* **FRAGMENTO DEL DOCUMENTO**
════════
Tuesday, September 28, 2010

What Service means to me...

Franklin, a waiter at the Hilton Santo Domingo wants to share a beautiful story about why Service is always important.


He querido contar este hecho especial para mí y aprovecho esta oportunidad. Resulta que aproximadamente a mis 6 meses de trabajo en Hilton santo domingo, estaba de camarero en el piso.


Llego una pareja de esposos y como es un estándar, me les presente con mi nombre, ofreciendo mi asistencia y preguntando si deseaban algunas bebidas. Me ordenaron bebidas sin alcohol diciéndome que eran cristianos (y de hecho muy amables). Me cayeron súper bien porque habían memorizado mi nombre.










Después al yo ver al supervisor ocupado en otra mesa decidí tomarles la orden de comida. Fue ahí cuando me explicaron que eran vegetarianos y me preguntaron, ¿que podía recomendarles que no tuviera ningún tipo de carne? Fue cuando les dije que esa era la mesa v.i.p. y que cualquier cosa que ordenaran era posible porque estábamos en el Hilton. (Eso lo dije de manera jocosa para relajarlos un poco). Se sorprendieron y se echaron a reír luego me contaron que era la primera vez en el hotel y que eran criollos.


Luego le ofrecí algunas ensaladas y sopas especificándoles que si tenían carne se les podía retirar del plato. Me parece que optaron por sopa y luego ensaladas y pasta de plato fuerte. Durante el proceso de la comida trate de dar el mejor servicio (claro estaba súper contento de trabajar en Hilton este ha sido mi primer trabajo hotelero).
════════
[Entradas de datos recopiladas]
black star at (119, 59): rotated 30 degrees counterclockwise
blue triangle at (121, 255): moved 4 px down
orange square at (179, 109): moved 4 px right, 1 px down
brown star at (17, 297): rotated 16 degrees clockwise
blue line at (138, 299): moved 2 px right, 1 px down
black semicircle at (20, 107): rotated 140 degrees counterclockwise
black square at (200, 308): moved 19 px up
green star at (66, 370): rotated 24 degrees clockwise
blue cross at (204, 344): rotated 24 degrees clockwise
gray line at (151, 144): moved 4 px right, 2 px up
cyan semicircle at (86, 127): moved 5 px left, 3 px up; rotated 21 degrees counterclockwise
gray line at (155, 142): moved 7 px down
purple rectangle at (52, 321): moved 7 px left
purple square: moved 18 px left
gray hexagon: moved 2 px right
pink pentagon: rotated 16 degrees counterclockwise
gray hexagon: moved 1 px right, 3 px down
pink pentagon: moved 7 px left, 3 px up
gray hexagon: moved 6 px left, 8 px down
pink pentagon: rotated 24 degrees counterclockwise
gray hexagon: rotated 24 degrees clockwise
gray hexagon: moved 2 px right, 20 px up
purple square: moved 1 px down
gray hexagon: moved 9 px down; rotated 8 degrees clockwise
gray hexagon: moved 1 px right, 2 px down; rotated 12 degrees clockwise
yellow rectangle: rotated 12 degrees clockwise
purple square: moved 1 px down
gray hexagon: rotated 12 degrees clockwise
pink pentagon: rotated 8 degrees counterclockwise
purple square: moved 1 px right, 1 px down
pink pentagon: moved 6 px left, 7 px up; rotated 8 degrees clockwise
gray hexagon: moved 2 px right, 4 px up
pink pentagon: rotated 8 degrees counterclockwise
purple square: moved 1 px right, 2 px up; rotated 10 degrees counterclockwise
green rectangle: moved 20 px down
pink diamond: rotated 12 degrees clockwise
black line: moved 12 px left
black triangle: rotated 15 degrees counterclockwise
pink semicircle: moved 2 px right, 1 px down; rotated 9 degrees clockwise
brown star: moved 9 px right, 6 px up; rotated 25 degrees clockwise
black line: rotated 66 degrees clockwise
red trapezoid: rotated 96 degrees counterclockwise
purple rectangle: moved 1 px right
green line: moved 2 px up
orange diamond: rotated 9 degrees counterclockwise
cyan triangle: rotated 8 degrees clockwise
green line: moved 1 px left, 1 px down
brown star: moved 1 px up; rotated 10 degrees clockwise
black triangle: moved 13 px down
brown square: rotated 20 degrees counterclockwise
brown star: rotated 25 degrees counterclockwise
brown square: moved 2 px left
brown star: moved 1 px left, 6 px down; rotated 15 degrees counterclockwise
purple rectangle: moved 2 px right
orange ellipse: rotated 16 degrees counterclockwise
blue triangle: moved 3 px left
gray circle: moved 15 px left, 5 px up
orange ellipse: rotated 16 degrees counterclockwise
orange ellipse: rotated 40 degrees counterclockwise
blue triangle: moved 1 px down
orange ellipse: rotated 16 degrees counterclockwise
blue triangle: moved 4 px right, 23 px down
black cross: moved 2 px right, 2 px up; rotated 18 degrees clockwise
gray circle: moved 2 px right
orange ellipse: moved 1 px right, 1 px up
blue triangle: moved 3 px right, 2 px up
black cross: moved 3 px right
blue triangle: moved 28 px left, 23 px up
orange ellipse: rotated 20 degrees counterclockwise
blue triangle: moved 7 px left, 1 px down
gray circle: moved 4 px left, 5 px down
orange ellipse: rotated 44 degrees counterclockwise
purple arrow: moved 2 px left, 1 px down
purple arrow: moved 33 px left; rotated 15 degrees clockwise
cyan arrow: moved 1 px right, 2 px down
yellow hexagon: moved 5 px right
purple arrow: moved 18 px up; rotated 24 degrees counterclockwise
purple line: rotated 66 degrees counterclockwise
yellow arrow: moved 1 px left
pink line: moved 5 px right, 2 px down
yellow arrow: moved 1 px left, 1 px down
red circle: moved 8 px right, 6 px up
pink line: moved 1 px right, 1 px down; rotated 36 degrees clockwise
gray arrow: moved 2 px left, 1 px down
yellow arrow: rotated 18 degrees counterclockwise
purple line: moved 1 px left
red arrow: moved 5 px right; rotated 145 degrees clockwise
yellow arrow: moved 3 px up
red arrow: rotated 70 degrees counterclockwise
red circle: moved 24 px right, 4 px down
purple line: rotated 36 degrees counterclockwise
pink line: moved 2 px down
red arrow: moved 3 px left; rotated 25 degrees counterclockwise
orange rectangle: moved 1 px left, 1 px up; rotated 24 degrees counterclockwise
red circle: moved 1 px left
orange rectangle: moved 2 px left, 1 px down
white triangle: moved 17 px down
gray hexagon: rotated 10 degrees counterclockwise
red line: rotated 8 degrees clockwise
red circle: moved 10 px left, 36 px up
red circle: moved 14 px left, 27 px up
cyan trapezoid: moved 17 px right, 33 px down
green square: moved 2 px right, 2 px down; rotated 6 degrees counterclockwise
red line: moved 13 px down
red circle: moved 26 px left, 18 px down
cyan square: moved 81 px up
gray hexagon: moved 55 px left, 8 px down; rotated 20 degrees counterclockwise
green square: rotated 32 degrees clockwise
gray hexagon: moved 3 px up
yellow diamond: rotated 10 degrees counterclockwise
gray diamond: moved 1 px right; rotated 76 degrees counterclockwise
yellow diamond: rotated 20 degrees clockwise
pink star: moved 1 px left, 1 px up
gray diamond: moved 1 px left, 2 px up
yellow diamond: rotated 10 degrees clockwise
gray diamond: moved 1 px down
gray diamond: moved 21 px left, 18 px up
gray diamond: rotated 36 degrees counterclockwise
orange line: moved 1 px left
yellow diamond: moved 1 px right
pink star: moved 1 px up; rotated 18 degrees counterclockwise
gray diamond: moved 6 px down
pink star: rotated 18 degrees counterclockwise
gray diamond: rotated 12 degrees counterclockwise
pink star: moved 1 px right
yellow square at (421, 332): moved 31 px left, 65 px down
════════
* **PREGUNTAS DE ESTUDIO**
(A) En el relato del camarero, ¿por qué la pareja le cayó tan bien al narrador?
(B) Extrae del relato del camarero el pasaje que empieza con "Tuesday, September 28, 2010" y sigue hasta "is always important.".
(C) Prolonga el relato del camarero a partir de la última oración.

* **RESPUESTAS A CONTINUACIÓN**
(A) Porque habían memorizado su nombre.

(B)
Tuesday, September 28, 2010

What Service means to me...

Franklin, a waiter at the Hilton Santo Domingo wants to share a beautiful story about why Service is always important.

(C)
Cuando les lleve la cuenta les pregunte si, ¿había algo más en que les podía asistir? Me dijeron que no, que todo había estado de maravilla y me felicitaron por el servicio que ofrecí, fue entonces cuando el señor me dio la mano y me dijo felicidades y que me auguraba mucho éxito y me exhorto seguir así.


Al momento de llenar la cuenta para cargarla a la habitación, me llamaron por que se les habían quedado los lentes. Le explique que no había problemas que las líneas eran:


1- Su firma 2- su nombre 3- su número de habitación y 4- la propina, pero que esta ultima era opcional, fue aquí cuando la señora le toco el brazo al señor le dijo “si te gusto el servicio y te toco el corazón con las excelentes atenciones de Franklin dejarás propina” (parece que no acostumbraba a dejar propina). Los elogios que me dieron me llenaron de tanta pero tanta felicidad que para mi valió mas que cualquier propina que ellos hubiesen dejado.


Esta experiencia la añadí a mi lista de razones de por qué dar un buen servicio, por el simple hecho de que un hotel como este que la mayoría son personas son personas de negocios siempre ocupados y aun así puedan memorizar mi nombre mi nombre y más aun reconocer mi trabajo, simplemente ¡tiene precio!.